** RECORDED DATA **
+ + + + + + +
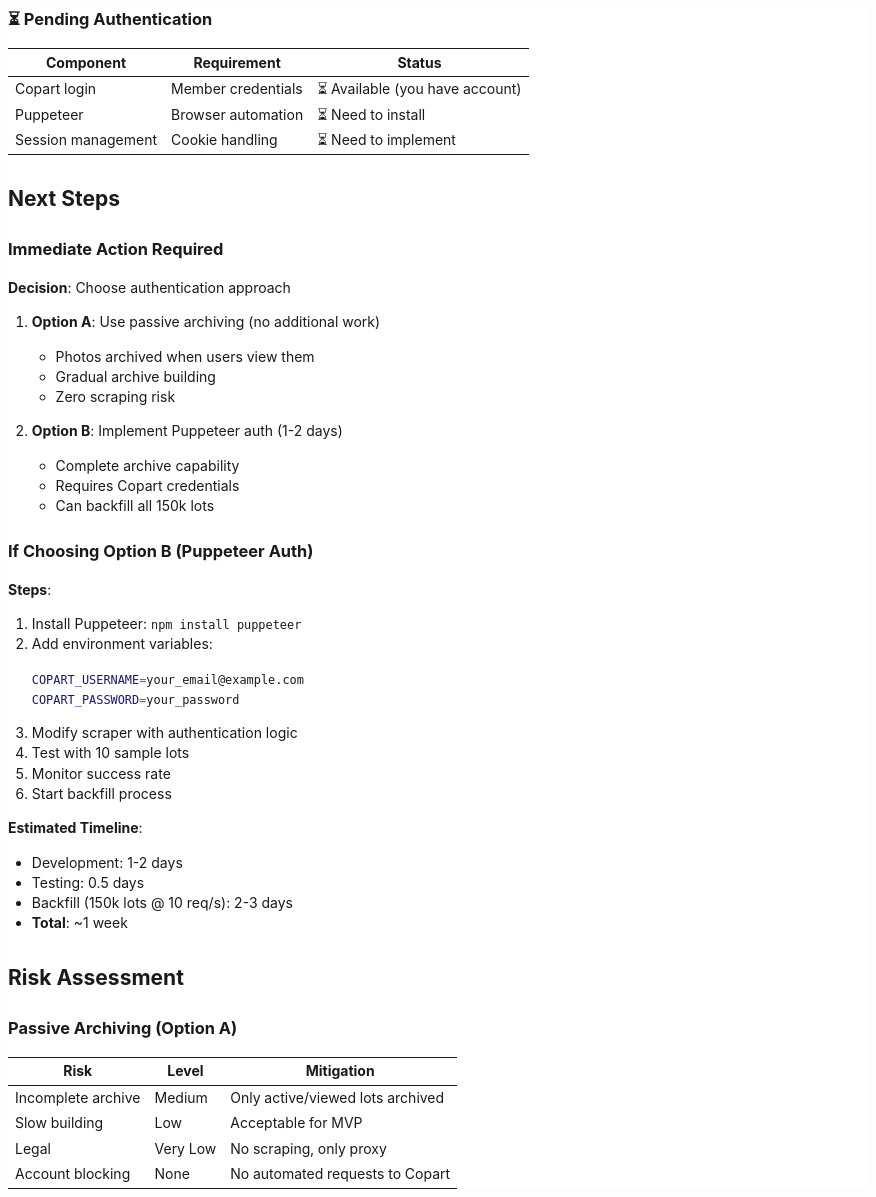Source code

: ### ⏳ Pending Authentication

| Component | Requirement | Status |
|-----------|-------------|--------|
| Copart login | Member credentials | ⏳ Available (you have account) |
| Puppeteer | Browser automation | ⏳ Need to install |
| Session management | Cookie handling | ⏳ Need to implement |

## Next Steps

### Immediate Action Required

**Decision**: Choose authentication approach

1. **Option A**: Use passive archiving (no additional work)
   - Photos archived when users view them
   - Gradual archive building
   - Zero scraping risk

2. **Option B**: Implement Puppeteer auth (1-2 days)
   - Complete archive capability
   - Requires Copart credentials
   - Can backfill all 150k lots

### If Choosing Option B (Puppeteer Auth)

**Steps**:
1. Install Puppeteer: `npm install puppeteer`
2. Add environment variables:
   ```bash
   COPART_USERNAME=your_email@example.com
   COPART_PASSWORD=your_password
   ```
3. Modify scraper with authentication logic
4. Test with 10 sample lots
5. Monitor success rate
6. Start backfill process

**Estimated Timeline**:
- Development: 1-2 days
- Testing: 0.5 days
- Backfill (150k lots @ 10 req/s): 2-3 days
- **Total**: ~1 week

## Risk Assessment

### Passive Archiving (Option A)

| Risk | Level | Mitigation |
|------|-------|------------|
| Incomplete archive | Medium | Only active/viewed lots archived |
| Slow building | Low | Acceptable for MVP |
| Legal | Very Low | No scraping, only proxy |
| Account blocking | None | No automated requests to Copart |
+ + + + + + +
** WHAT YOU ARE ASKED TO DO **
Lines holding "archived" in the material above: report their number and nothing else.

** RESPONSE TO THIS TASK **
2